When a vomiting dog comes into my hospital, some of the questions may vary based on the
dog's age, breed, and lifestyle. For example, A 9 month old Labrador Retriever
that chews everything in the yard is a high risk to have ingested a poison or possibly
swallowed an object and may be obstructed. A different example is a 7-year-old Great
Dane that is trying to vomit but nothing is coming up. This breed is very susceptible
to a problem commonly referred to as "Bloat" where the stomach actually twist on itself
and becomes distended. Both of these examples are very different and both are considered
emergencies. After completing the physical exam, your veterinarian
will determine the most appropriate testing required. Initial diagnostic tests may include,
X-rays, to look for a foreign body, an obstruction, possible bloat, or even cancer.
Blood work can be very valuable in diagnosing conditions such as pancreatitis, liver disease,
kidney failure or possibly a toxin ingested such as antifreeze or rat poison. Additional
testing such as ultrasound and endoscopy may also be recommended.
We also mentioned chronic vomiting, that which has been going on for weeks or months. Many
people don't call their veterinarian because it is simply a couple times the first week
and their dog is otherwise acting normal. Only after several weeks do they call. The
veterinarian will perform a physical exam, ask many of the same questions and possibly
perform the same test as done in the acute episodes. Diseases such inflammatory bowel
disease, liver or kidney failure, and cancer can all seem mild in their early stages. However,
once in their advanced stages, they can be much more difficult to cure or even treat.

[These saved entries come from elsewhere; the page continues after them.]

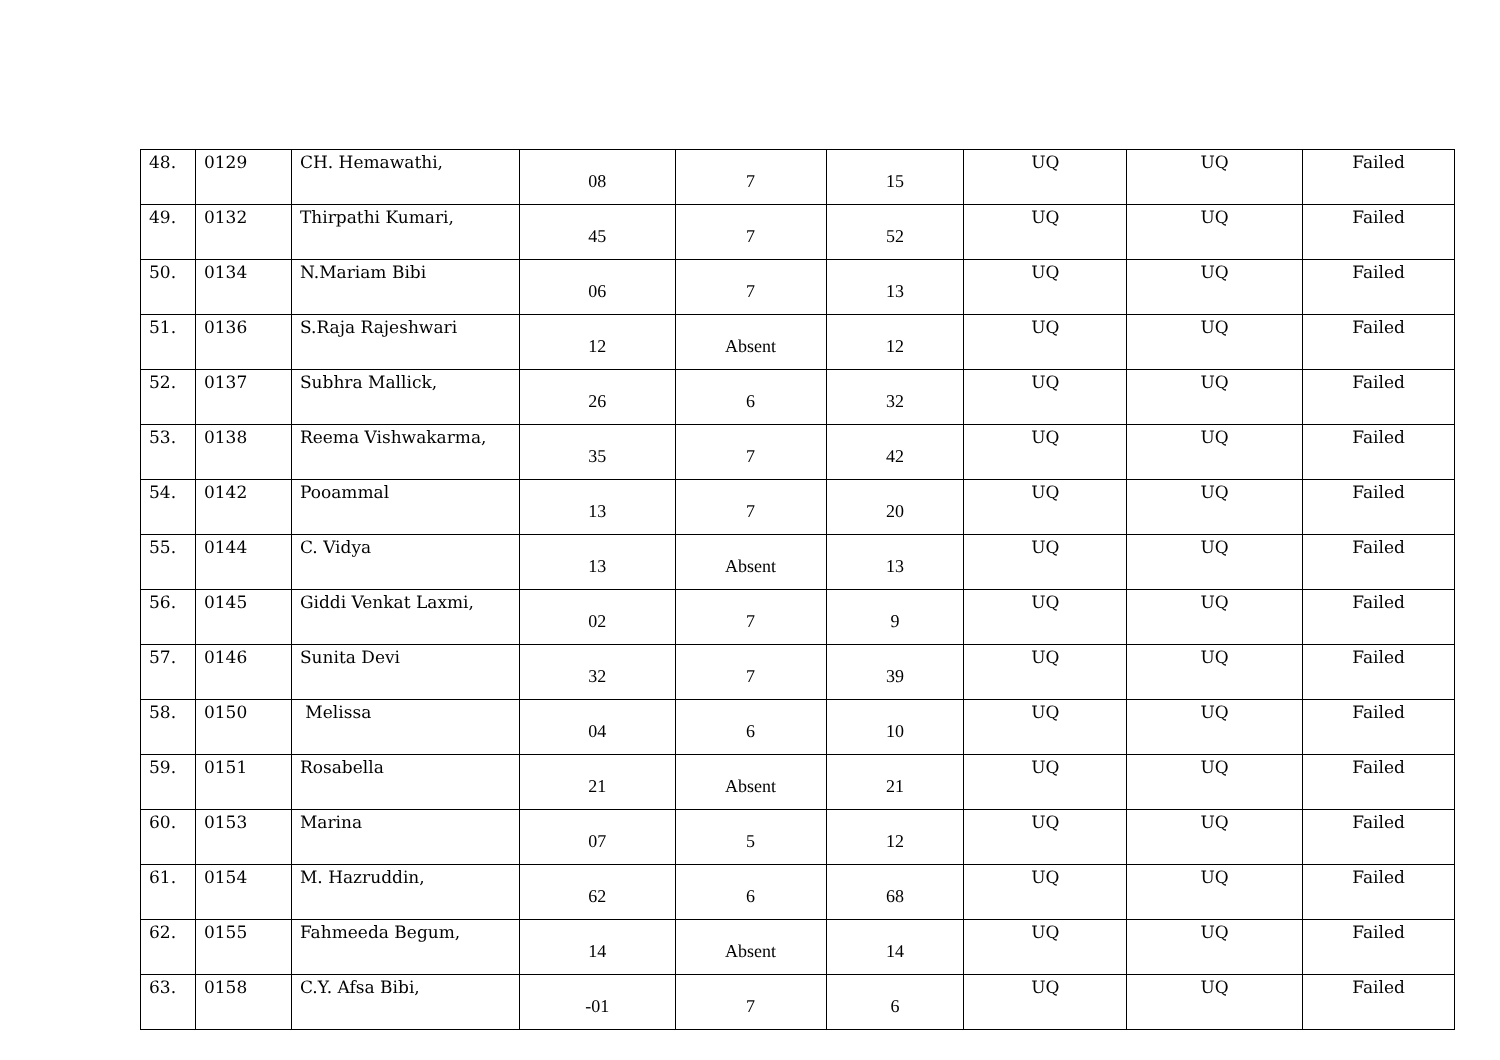| 48. | 0129 | CH. Hemawathi, | 08 | 7 | 15 | UQ | UQ | Failed |
| 49. | 0132 | Thirpathi Kumari, | 45 | 7 | 52 | UQ | UQ | Failed |
| 50. | 0134 | N.Mariam Bibi | 06 | 7 | 13 | UQ | UQ | Failed |
| 51. | 0136 | S.Raja Rajeshwari | 12 | Absent | 12 | UQ | UQ | Failed |
| 52. | 0137 | Subhra Mallick, | 26 | 6 | 32 | UQ | UQ | Failed |
| 53. | 0138 | Reema Vishwakarma, | 35 | 7 | 42 | UQ | UQ | Failed |
| 54. | 0142 | Pooammal | 13 | 7 | 20 | UQ | UQ | Failed |
| 55. | 0144 | C. Vidya | 13 | Absent | 13 | UQ | UQ | Failed |
| 56. | 0145 | Giddi Venkat Laxmi, | 02 | 7 | 9 | UQ | UQ | Failed |
| 57. | 0146 | Sunita Devi | 32 | 7 | 39 | UQ | UQ | Failed |
| 58. | 0150 | Melissa | 04 | 6 | 10 | UQ | UQ | Failed |
| 59. | 0151 | Rosabella | 21 | Absent | 21 | UQ | UQ | Failed |
| 60. | 0153 | Marina | 07 | 5 | 12 | UQ | UQ | Failed |
| 61. | 0154 | M. Hazruddin, | 62 | 6 | 68 | UQ | UQ | Failed |
| 62. | 0155 | Fahmeeda Begum, | 14 | Absent | 14 | UQ | UQ | Failed |
| 63. | 0158 | C.Y. Afsa Bibi, | -01 | 7 | 6 | UQ | UQ | Failed |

With respect to treatment, there are many scenarios that will affect what your veterinarian
decides to do. They may administer IV fluids and medication for cases of pancreatitis or
kidney failure. There are products such as activated charcoal that may be given to help
absorb any toxins. In cases such as a bloat or obstruction, emergency surgery is necessary.
The bottom line is simple, if your dog just started vomiting, you need to call your veterinarian
immediately for advise, don't wait.
I am Dr. Mike, I hope this information has been helpful and thanks for watching.